Print the lines below without any changes, beginning with the line that contains "We describe how" and going on through the line that contains "pip install scikit-learn".
┌──
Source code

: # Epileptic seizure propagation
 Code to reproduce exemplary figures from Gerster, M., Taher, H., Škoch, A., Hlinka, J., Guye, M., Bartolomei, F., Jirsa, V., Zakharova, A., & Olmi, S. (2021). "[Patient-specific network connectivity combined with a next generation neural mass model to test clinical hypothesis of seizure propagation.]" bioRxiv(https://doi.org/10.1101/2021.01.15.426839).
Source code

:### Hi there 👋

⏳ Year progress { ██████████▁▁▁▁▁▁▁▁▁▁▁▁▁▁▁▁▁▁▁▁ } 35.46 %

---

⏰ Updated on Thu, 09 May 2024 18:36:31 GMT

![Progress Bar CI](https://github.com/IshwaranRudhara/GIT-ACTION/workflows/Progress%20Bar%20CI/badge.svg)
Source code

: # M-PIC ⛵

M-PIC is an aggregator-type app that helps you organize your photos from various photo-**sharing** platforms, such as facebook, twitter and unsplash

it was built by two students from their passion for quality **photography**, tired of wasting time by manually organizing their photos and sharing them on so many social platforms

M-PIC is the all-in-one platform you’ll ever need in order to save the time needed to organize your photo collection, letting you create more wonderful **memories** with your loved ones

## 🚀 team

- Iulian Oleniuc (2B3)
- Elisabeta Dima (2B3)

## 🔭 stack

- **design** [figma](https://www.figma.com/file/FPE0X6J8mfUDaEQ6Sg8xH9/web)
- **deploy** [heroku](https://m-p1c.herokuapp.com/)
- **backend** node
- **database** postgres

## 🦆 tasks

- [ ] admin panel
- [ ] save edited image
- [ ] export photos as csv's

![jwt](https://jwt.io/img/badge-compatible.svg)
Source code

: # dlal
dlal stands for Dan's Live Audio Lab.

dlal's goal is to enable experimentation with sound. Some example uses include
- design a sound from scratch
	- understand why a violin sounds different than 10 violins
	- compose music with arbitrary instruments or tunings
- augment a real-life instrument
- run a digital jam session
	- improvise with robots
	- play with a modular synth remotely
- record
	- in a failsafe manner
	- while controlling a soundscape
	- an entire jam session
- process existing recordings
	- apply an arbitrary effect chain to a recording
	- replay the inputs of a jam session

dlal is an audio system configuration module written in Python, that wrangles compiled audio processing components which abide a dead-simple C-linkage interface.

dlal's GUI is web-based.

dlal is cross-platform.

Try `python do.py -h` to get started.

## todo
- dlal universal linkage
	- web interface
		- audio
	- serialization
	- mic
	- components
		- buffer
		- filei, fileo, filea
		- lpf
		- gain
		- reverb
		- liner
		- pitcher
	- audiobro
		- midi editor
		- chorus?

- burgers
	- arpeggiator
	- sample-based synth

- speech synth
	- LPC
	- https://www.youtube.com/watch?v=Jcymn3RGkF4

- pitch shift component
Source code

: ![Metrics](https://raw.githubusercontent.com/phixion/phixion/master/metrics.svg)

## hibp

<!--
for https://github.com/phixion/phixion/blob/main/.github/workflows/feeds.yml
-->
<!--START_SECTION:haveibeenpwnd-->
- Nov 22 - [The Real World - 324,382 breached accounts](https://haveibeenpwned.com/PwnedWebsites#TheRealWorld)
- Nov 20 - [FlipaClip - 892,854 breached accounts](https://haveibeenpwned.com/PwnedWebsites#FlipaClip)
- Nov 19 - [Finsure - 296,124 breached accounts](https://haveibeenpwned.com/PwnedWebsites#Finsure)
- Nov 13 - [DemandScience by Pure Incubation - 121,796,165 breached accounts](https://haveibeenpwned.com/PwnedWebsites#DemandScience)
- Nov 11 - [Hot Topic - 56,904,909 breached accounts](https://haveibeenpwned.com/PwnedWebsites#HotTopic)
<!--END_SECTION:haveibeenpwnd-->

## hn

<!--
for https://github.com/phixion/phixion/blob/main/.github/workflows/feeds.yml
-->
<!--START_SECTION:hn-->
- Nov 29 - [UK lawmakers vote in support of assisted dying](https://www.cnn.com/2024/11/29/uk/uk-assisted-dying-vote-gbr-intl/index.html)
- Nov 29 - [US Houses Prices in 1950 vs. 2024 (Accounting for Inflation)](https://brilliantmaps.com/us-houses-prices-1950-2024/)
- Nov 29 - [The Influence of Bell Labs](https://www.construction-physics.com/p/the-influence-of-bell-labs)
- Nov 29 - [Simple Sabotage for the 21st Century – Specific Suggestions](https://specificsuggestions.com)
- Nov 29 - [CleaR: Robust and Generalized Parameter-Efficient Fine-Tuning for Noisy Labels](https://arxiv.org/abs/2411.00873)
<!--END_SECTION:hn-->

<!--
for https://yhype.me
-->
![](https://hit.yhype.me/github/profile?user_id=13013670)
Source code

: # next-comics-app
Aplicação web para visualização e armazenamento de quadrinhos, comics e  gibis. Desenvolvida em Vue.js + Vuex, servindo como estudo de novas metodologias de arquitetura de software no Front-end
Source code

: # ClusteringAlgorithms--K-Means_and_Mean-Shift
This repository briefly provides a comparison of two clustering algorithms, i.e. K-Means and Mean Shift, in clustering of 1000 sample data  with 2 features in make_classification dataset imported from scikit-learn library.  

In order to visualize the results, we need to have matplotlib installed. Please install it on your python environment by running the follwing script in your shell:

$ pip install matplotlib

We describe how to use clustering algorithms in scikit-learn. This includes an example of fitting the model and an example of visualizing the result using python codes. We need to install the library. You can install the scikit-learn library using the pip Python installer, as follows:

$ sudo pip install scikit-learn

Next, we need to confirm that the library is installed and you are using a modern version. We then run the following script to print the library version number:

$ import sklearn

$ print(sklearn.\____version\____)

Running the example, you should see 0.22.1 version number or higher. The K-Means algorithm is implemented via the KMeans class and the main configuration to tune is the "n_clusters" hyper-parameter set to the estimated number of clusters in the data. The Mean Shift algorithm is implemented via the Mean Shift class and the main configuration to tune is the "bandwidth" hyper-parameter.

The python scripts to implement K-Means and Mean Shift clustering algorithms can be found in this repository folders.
└──
- **RESPONSE BOX**
We describe how to use clustering algorithms in scikit-learn. This includes an example of fitting the model and an example of visualizing the result using python codes. We need to install the library. You can install the scikit-learn library using the pip Python installer, as follows:

$ sudo pip install scikit-learn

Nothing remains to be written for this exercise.